## Aim of the exercise
All lines from the entries below that contain the string "slug" should be copied out.

## Provided entries
:::
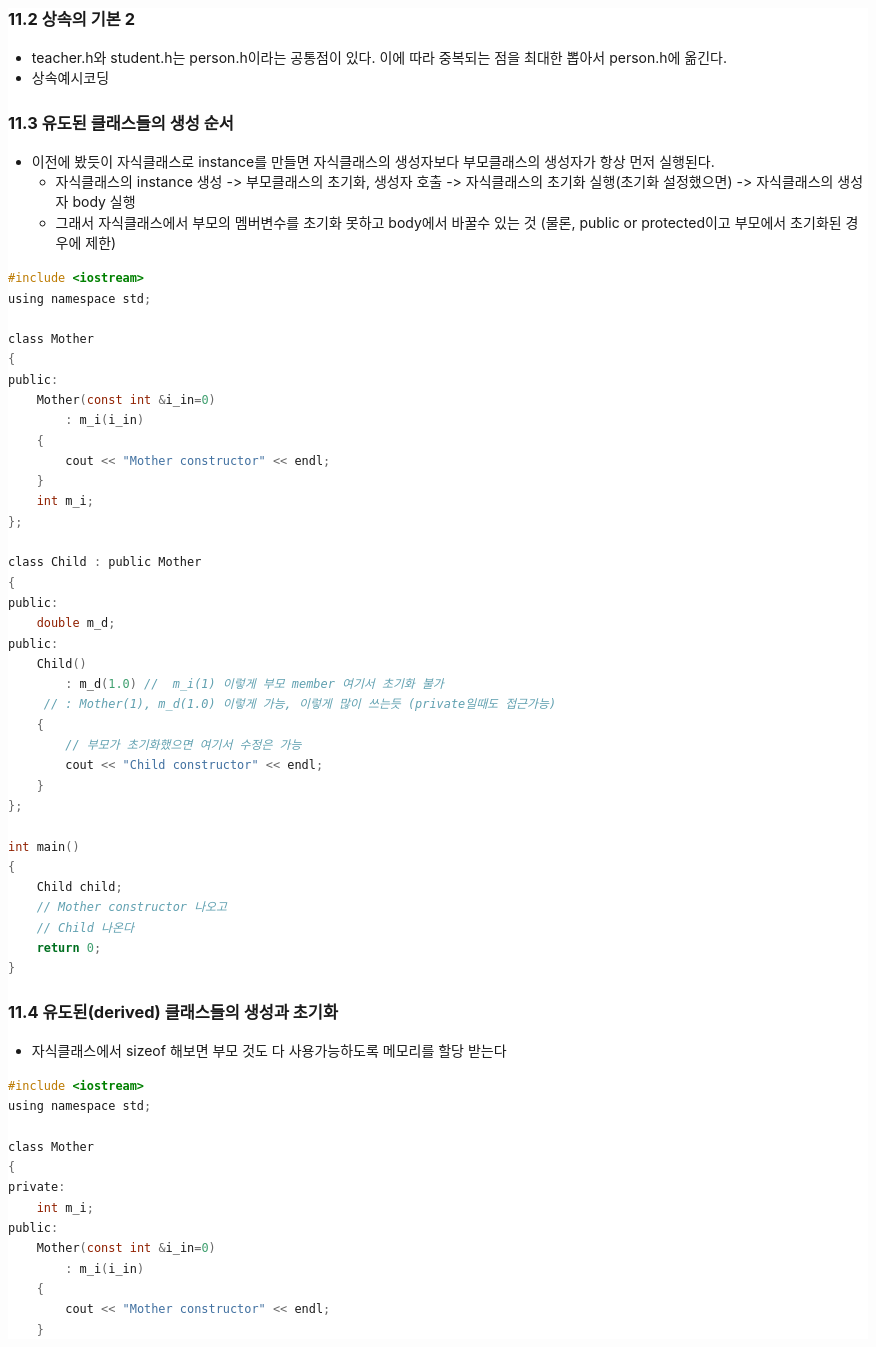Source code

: ### 11.2 상속의 기본 2
- teacher.h와 student.h는 person.h이라는 공통점이 있다. 이에 따라 중복되는 점을 최대한 뽑아서 person.h에 옮긴다.
- 상속예시코딩

### 11.3 유도된 클래스들의 생성 순서
- 이전에 봤듯이 자식클래스로 instance를 만들면 자식클래스의 생성자보다 부모클래스의 생성자가 항상 먼저 실행된다.
  - 자식클래스의 instance 생성 -> 부모클래스의 초기화, 생성자 호출 -> 자식클래스의 초기화 실행(초기화 설정했으면) -> 자식클래스의 생성자 body 실행
  - 그래서 자식클래스에서 부모의 멤버변수를 초기화 못하고 body에서 바꿀수 있는 것 (물론, public or protected이고 부모에서 초기화된 경우에 제한)

```c
#include <iostream>
using namespace std;

class Mother
{
public:
	Mother(const int &i_in=0)
		: m_i(i_in)
	{
		cout << "Mother constructor" << endl;
	}
	int m_i;
};

class Child : public Mother
{
public:
	double m_d;
public:
	Child()
		: m_d(1.0) //  m_i(1) 이렇게 부모 member 여기서 초기화 불가
     // : Mother(1), m_d(1.0) 이렇게 가능, 이렇게 많이 쓰는듯 (private일때도 접근가능)
	{
		// 부모가 초기화했으면 여기서 수정은 가능
		cout << "Child constructor" << endl;
	}
};

int main()
{
	Child child;
	// Mother constructor 나오고
	// Child 나온다
	return 0;
}
```

### 11.4 유도된(derived) 클래스들의 생성과 초기화
- 자식클래스에서 sizeof 해보면 부모 것도 다 사용가능하도록 메모리를 할당 받는다
```c
#include <iostream>
using namespace std;

class Mother
{
private:
	int m_i;
public:
	Mother(const int &i_in=0)
		: m_i(i_in)
	{
		cout << "Mother constructor" << endl;
	}
```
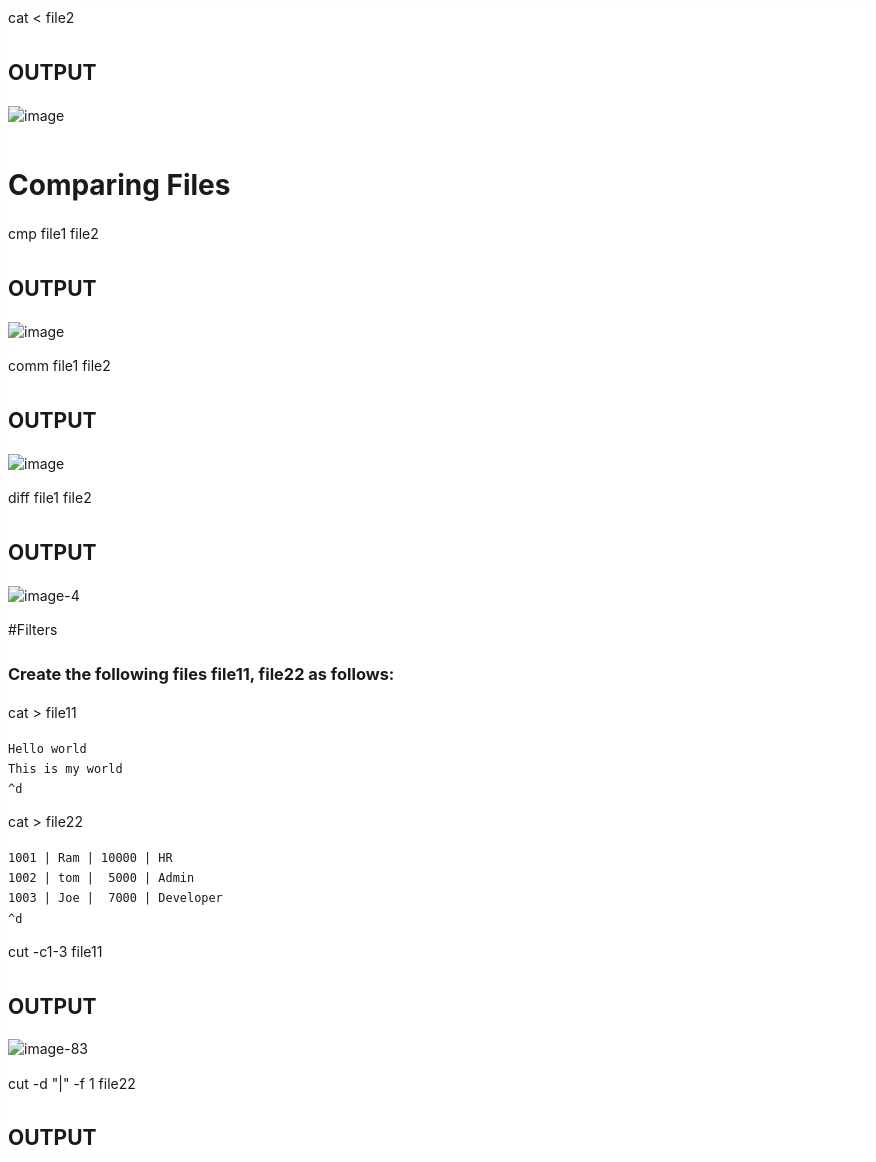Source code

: 

cat < file2
## OUTPUT
![image](https://github.com/user-attachments/assets/d7616476-49f7-4ce6-9f6a-7958bb79d9ba)


# Comparing Files
cmp file1 file2
## OUTPUT
 ![image](https://github.com/user-attachments/assets/65db1b00-76bb-4a5d-90e1-ef88a4e06e78)

comm file1 file2
 ## OUTPUT
![image](https://github.com/user-attachments/assets/fa220040-dc51-4257-91b0-a35957b5099e)

 
diff file1 file2
## OUTPUT
![image-4](https://github.com/user-attachments/assets/f9820900-9e3f-43e9-9892-ef20490d4317)


#Filters

### Create the following files file11, file22 as follows:

cat > file11
```
Hello world
This is my world
^d
```
cat > file22
```
1001 | Ram | 10000 | HR
1002 | tom |  5000 | Admin
1003 | Joe |  7000 | Developer
^d
```


cut -c1-3 file11
## OUTPUT
![image-83](https://github.com/user-attachments/assets/a8caf96b-7d4b-4dfd-a58a-0dfc7f874574)




cut -d "|" -f 1 file22
## OUTPUT
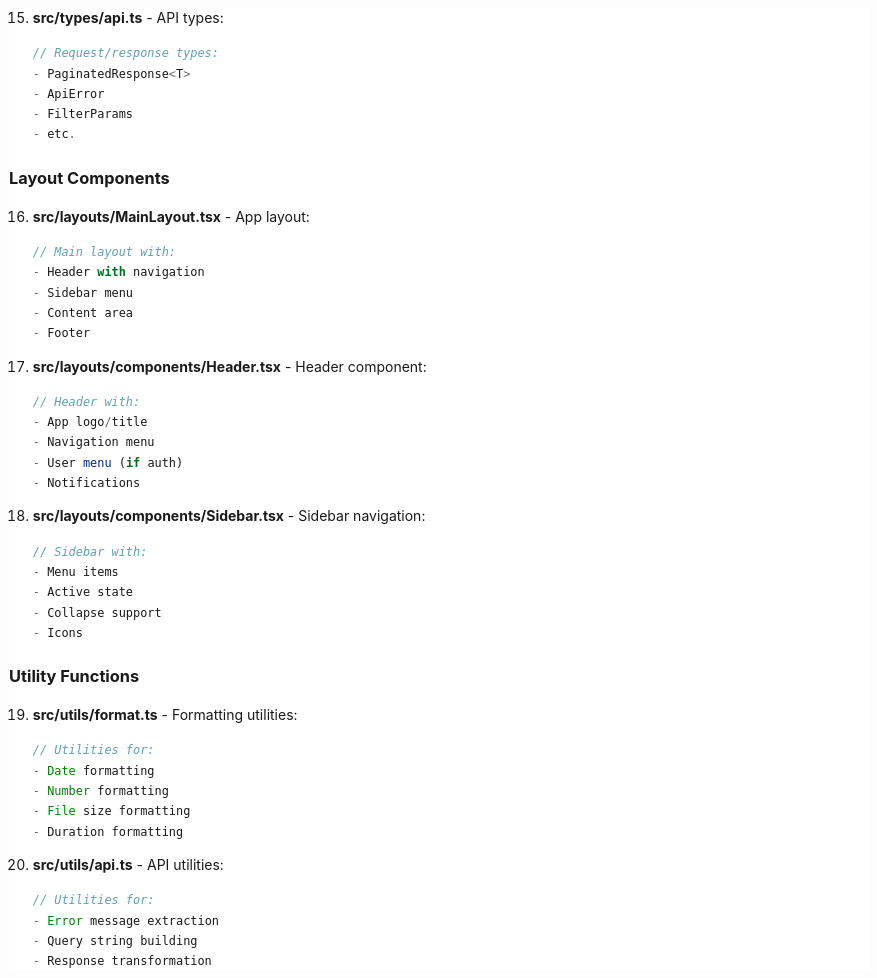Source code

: 15. **src/types/api.ts** - API types:
    ```typescript
    // Request/response types:
    - PaginatedResponse<T>
    - ApiError
    - FilterParams
    - etc.
    ```

### Layout Components

16. **src/layouts/MainLayout.tsx** - App layout:
    ```typescript
    // Main layout with:
    - Header with navigation
    - Sidebar menu
    - Content area
    - Footer
    ```

17. **src/layouts/components/Header.tsx** - Header component:
    ```typescript
    // Header with:
    - App logo/title
    - Navigation menu
    - User menu (if auth)
    - Notifications
    ```

18. **src/layouts/components/Sidebar.tsx** - Sidebar navigation:
    ```typescript
    // Sidebar with:
    - Menu items
    - Active state
    - Collapse support
    - Icons
    ```

### Utility Functions

19. **src/utils/format.ts** - Formatting utilities:
    ```typescript
    // Utilities for:
    - Date formatting
    - Number formatting
    - File size formatting
    - Duration formatting
    ```

20. **src/utils/api.ts** - API utilities:
    ```typescript
    // Utilities for:
    - Error message extraction
    - Query string building
    - Response transformation
    ```
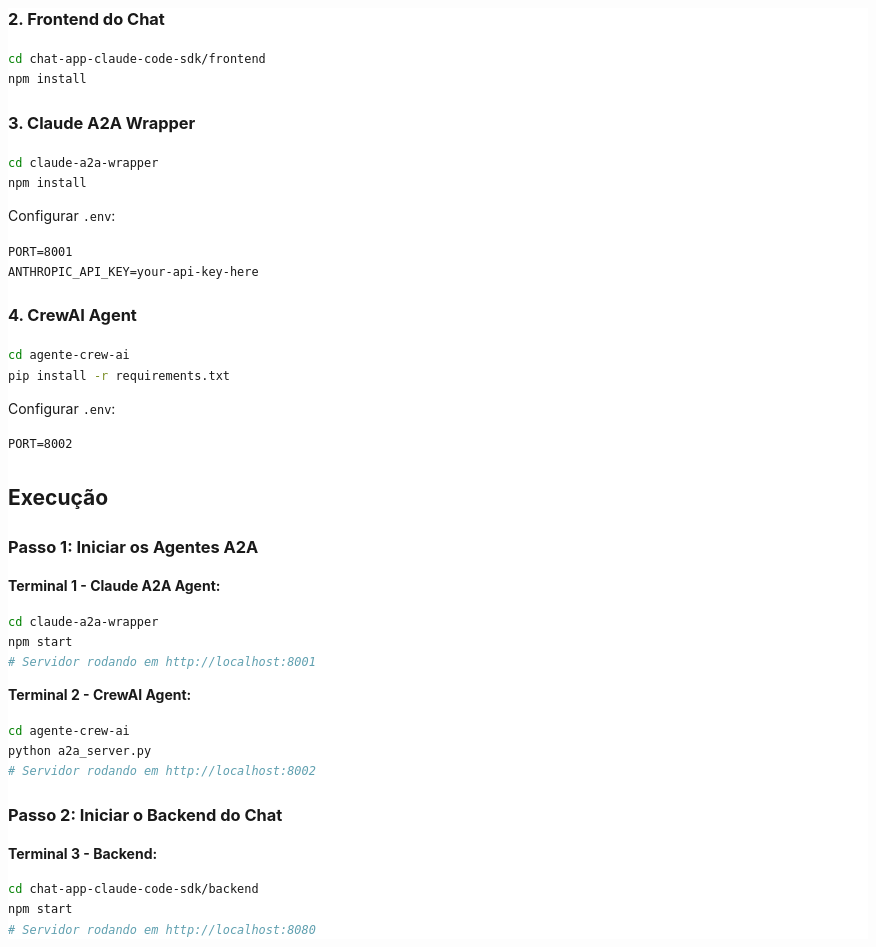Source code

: ### 2. Frontend do Chat

```bash
cd chat-app-claude-code-sdk/frontend
npm install
```

### 3. Claude A2A Wrapper

```bash
cd claude-a2a-wrapper
npm install
```

Configurar `.env`:
```env
PORT=8001
ANTHROPIC_API_KEY=your-api-key-here
```

### 4. CrewAI Agent

```bash
cd agente-crew-ai
pip install -r requirements.txt
```

Configurar `.env`:
```env
PORT=8002
```

## Execução

### Passo 1: Iniciar os Agentes A2A

**Terminal 1 - Claude A2A Agent:**
```bash
cd claude-a2a-wrapper
npm start
# Servidor rodando em http://localhost:8001
```

**Terminal 2 - CrewAI Agent:**
```bash
cd agente-crew-ai
python a2a_server.py
# Servidor rodando em http://localhost:8002
```

### Passo 2: Iniciar o Backend do Chat

**Terminal 3 - Backend:**
```bash
cd chat-app-claude-code-sdk/backend
npm start
# Servidor rodando em http://localhost:8080
```
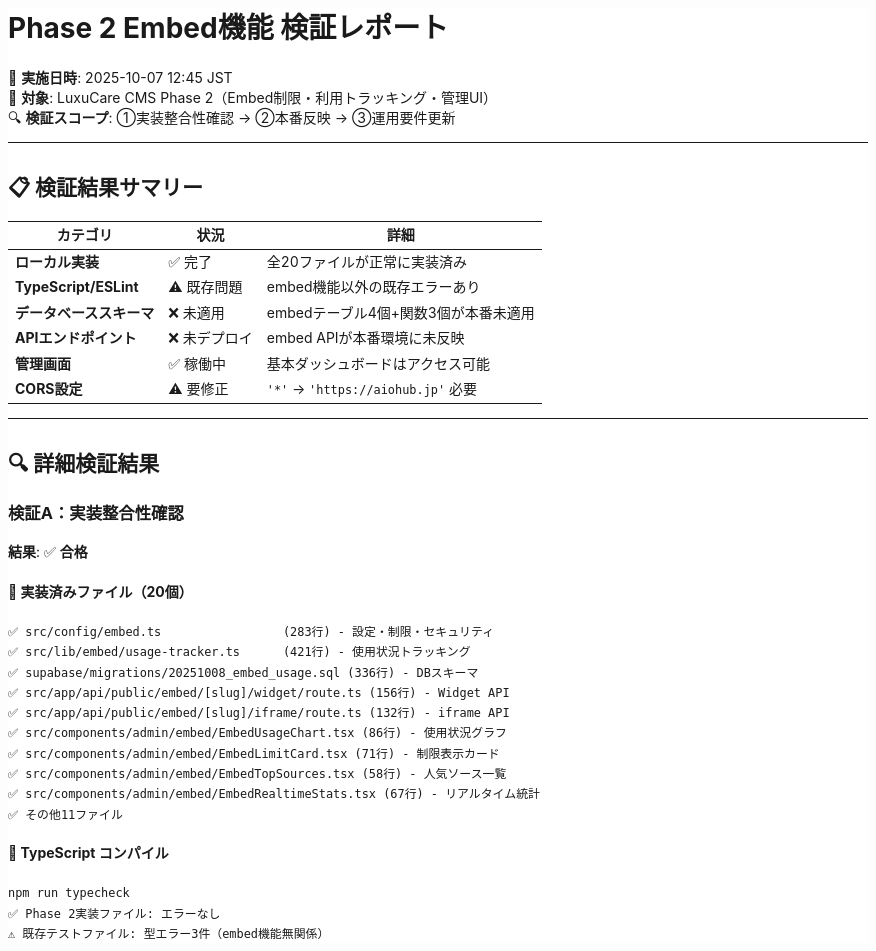 # Phase 2 Embed機能 検証レポート
📅 **実施日時**: 2025-10-07 12:45 JST  
🎯 **対象**: LuxuCare CMS Phase 2（Embed制限・利用トラッキング・管理UI）  
🔍 **検証スコープ**: ①実装整合性確認 → ②本番反映 → ③運用要件更新

---

## 📋 検証結果サマリー

| カテゴリ | 状況 | 詳細 |
|---------|------|------|
| **ローカル実装** | ✅ 完了 | 全20ファイルが正常に実装済み |
| **TypeScript/ESLint** | ⚠️ 既存問題 | embed機能以外の既存エラーあり |
| **データベーススキーマ** | ❌ 未適用 | embedテーブル4個+関数3個が本番未適用 |
| **APIエンドポイント** | ❌ 未デプロイ | embed APIが本番環境に未反映 |
| **管理画面** | ✅ 稼働中 | 基本ダッシュボードはアクセス可能 |
| **CORS設定** | ⚠️ 要修正 | `'*'` → `'https://aiohub.jp'` 必要 |

---

## 🔍 詳細検証結果

### 検証A：実装整合性確認
**結果**: ✅ **合格**

#### 📂 実装済みファイル（20個）
```
✅ src/config/embed.ts                 (283行) - 設定・制限・セキュリティ
✅ src/lib/embed/usage-tracker.ts      (421行) - 使用状況トラッキング
✅ supabase/migrations/20251008_embed_usage.sql (336行) - DBスキーマ
✅ src/app/api/public/embed/[slug]/widget/route.ts (156行) - Widget API
✅ src/app/api/public/embed/[slug]/iframe/route.ts (132行) - iframe API
✅ src/components/admin/embed/EmbedUsageChart.tsx (86行) - 使用状況グラフ
✅ src/components/admin/embed/EmbedLimitCard.tsx (71行) - 制限表示カード
✅ src/components/admin/embed/EmbedTopSources.tsx (58行) - 人気ソース一覧
✅ src/components/admin/embed/EmbedRealtimeStats.tsx (67行) - リアルタイム統計
✅ その他11ファイル
```

#### 🔧 TypeScript コンパイル
```bash
npm run typecheck
✅ Phase 2実装ファイル: エラーなし
⚠️ 既存テストファイル: 型エラー3件（embed機能無関係）
```
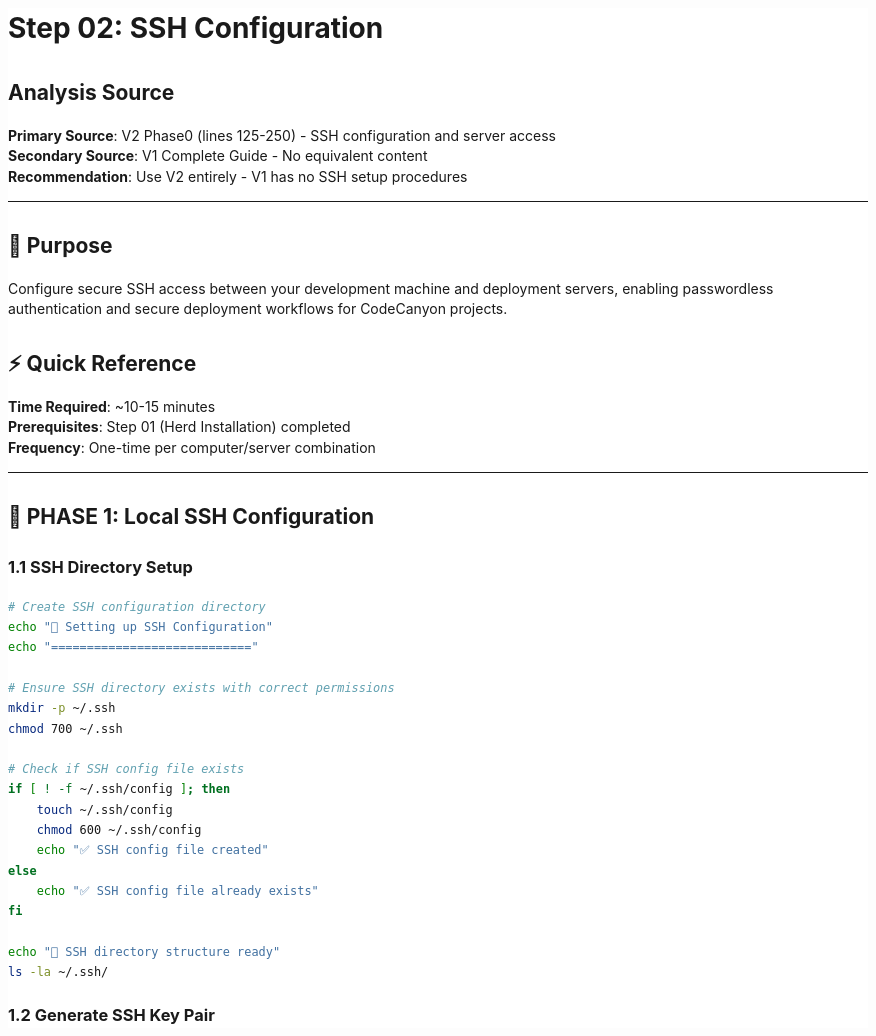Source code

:# Step 02: SSH Configuration

## Analysis Source

**Primary Source**: V2 Phase0 (lines 125-250) - SSH configuration and server access  
**Secondary Source**: V1 Complete Guide - No equivalent content  
**Recommendation**: Use V2 entirely - V1 has no SSH setup procedures

---

## 🎯 Purpose

Configure secure SSH access between your development machine and deployment servers, enabling passwordless authentication and secure deployment workflows for CodeCanyon projects.

## ⚡ Quick Reference

**Time Required**: ~10-15 minutes  
**Prerequisites**: Step 01 (Herd Installation) completed  
**Frequency**: One-time per computer/server combination

---

## 🔄 **PHASE 1: Local SSH Configuration**

### **1.1 SSH Directory Setup**

```bash
# Create SSH configuration directory
echo "🔑 Setting up SSH Configuration"
echo "============================"

# Ensure SSH directory exists with correct permissions
mkdir -p ~/.ssh
chmod 700 ~/.ssh

# Check if SSH config file exists
if [ ! -f ~/.ssh/config ]; then
    touch ~/.ssh/config
    chmod 600 ~/.ssh/config
    echo "✅ SSH config file created"
else
    echo "✅ SSH config file already exists"
fi

echo "📁 SSH directory structure ready"
ls -la ~/.ssh/
```

### **1.2 Generate SSH Key Pair**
:::
## Answer section
✅ src/app/api/public/embed/[slug]/widget/route.ts (156行) - Widget API
✅ src/app/api/public/embed/[slug]/iframe/route.ts (132行) - iframe API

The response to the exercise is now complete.